After a service is started, the system displays a message, indicating a container startup failure.

Figure 1 Service startup failure

Faulty Model

If the image used for creating a model is faulty, recreate the image by following the instructions provided in Creating a Custom Image and Using It to Create an AI Application. Ensure that the image can be started properly and the expected data can be returned through curl on the local host.

Incorrect Port in the Image

The port enabled in the image is not 8080, or the port enabled in the image is different from the port configured during model creation. As a result, the register-agent cannot communicate with the model during service deployment. After a certain period of time (20 minutes at most), it is considered that starting the model fails.

If this fault occurs, check the port enabled in the custom image code and the port configured during model creation. Ensure that the two ports are the same.

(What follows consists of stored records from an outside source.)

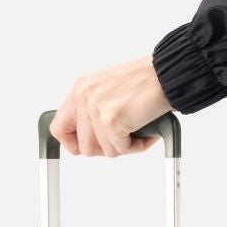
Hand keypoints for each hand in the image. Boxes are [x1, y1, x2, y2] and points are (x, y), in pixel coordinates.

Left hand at [51, 56, 170, 156]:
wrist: (167, 75)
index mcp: (81, 89)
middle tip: (123, 136)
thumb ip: (92, 114)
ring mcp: (96, 106)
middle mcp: (84, 95)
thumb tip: (85, 142)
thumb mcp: (108, 94)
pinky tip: (144, 131)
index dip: (74, 144)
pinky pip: (120, 150)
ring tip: (136, 130)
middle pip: (83, 147)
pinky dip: (136, 146)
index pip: (59, 129)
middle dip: (105, 148)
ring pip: (102, 151)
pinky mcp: (111, 118)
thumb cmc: (145, 85)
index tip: (91, 145)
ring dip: (123, 147)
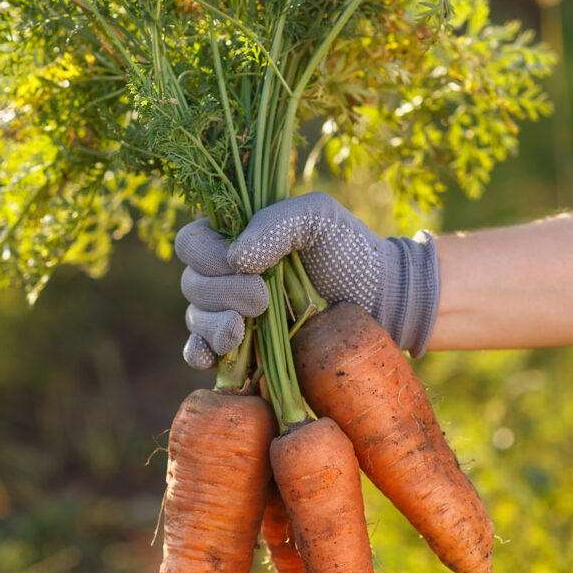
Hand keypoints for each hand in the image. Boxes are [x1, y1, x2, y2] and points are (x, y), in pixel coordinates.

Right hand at [175, 192, 438, 367]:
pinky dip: (200, 354)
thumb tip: (236, 258)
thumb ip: (276, 222)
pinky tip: (213, 356)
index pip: (191, 243)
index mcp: (234, 237)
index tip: (242, 264)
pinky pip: (202, 353)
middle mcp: (226, 275)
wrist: (381, 300)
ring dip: (214, 325)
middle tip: (263, 298)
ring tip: (243, 329)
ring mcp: (231, 314)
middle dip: (222, 293)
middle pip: (192, 285)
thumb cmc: (348, 250)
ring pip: (196, 319)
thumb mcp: (317, 217)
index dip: (206, 256)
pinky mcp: (243, 350)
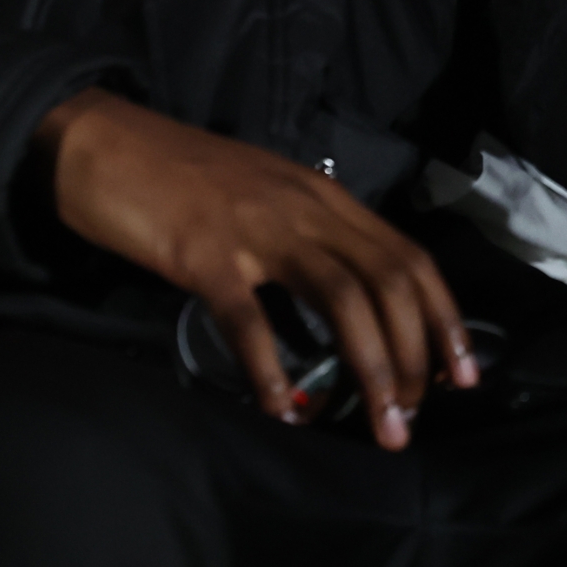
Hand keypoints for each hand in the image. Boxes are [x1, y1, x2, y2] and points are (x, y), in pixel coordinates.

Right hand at [36, 89, 477, 445]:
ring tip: (377, 424)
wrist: (105, 142)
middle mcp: (306, 209)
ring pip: (342, 296)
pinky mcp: (203, 254)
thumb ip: (309, 242)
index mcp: (326, 199)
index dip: (443, 317)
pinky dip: (272, 366)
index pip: (409, 258)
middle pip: (388, 281)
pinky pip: (249, 317)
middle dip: (412, 355)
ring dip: (369, 365)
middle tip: (410, 417)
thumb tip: (350, 309)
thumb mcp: (268, 199)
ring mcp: (257, 229)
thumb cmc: (184, 178)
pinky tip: (283, 410)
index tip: (461, 374)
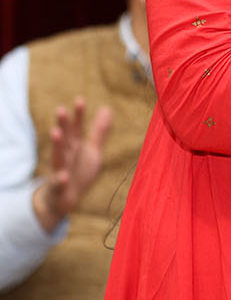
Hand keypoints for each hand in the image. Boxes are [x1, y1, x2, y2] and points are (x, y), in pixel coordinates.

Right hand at [31, 97, 111, 232]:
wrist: (64, 200)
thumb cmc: (79, 172)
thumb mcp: (92, 151)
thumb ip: (99, 131)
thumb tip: (106, 108)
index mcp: (74, 147)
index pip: (76, 129)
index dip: (78, 116)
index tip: (79, 100)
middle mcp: (66, 156)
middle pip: (65, 139)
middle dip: (63, 124)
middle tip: (61, 109)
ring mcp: (60, 170)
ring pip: (58, 157)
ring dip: (57, 145)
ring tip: (55, 132)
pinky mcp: (58, 187)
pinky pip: (59, 183)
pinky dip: (60, 180)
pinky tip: (63, 176)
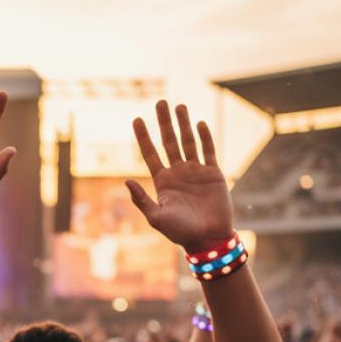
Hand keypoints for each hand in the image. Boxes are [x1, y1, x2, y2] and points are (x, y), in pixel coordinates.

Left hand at [126, 102, 233, 250]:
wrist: (208, 239)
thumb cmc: (180, 232)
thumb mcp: (156, 217)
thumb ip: (142, 200)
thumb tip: (126, 181)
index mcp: (163, 182)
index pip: (151, 154)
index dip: (143, 137)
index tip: (137, 119)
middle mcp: (178, 173)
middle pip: (169, 141)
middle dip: (164, 122)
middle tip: (160, 102)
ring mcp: (196, 172)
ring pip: (188, 141)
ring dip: (183, 124)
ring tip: (179, 106)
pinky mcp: (214, 174)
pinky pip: (208, 151)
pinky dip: (204, 137)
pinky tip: (199, 123)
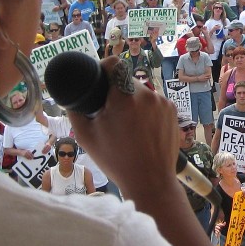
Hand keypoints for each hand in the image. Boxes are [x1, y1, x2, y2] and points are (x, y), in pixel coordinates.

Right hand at [68, 57, 178, 199]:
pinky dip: (147, 111)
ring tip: (128, 127)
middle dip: (117, 92)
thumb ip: (75, 110)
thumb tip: (71, 96)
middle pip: (126, 81)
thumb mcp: (85, 137)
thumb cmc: (116, 161)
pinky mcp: (173, 111)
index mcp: (123, 98)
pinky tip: (142, 130)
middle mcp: (146, 95)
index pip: (114, 64)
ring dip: (133, 102)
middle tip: (111, 113)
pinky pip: (155, 102)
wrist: (151, 181)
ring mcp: (162, 103)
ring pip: (141, 93)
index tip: (100, 77)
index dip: (105, 68)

If you do not specify a port during model creation, ModelArts will listen to port 8080 by default. In this case, the port enabled in the custom image code must be 8080.
Figure 2 Port enabled in the custom image code
Figure 3 Port configured during model creation

Incorrect Health Check Configuration

If health check is enabled in the image, perform the following operations to locate the fault:

  • Check whether the health check address configured during model creation is the same as the actual one.

    If the model is created using a base image provided by ModelArts, the health check URL must be /health by default.

    Figure 4 Configuring the health check URL

Incorrect customize_service.py

Check service runtime logs to locate the fault and rectify it.

Pulling an Image Failed

If the service fails to be started and a message is displayed indicating that the image fails to be pulled, see What Do I Do If an Image Fails to Be Pulled When a Service Is Deployed, Started, Upgraded, or Modified?

Scheduling Failed Due To Insufficient Resources

The service fails to be started, and a message is displayed indicating that resources are insufficient and service scheduling fails. For details, see Resources Are Insufficient When a Service Is Deployed, Started, Upgraded, or Modified.

Insufficient Memory

The service fails to be started, and a message is displayed indicating that the memory is insufficient. For details, see What Can I Do if the Memory Is Insufficient?.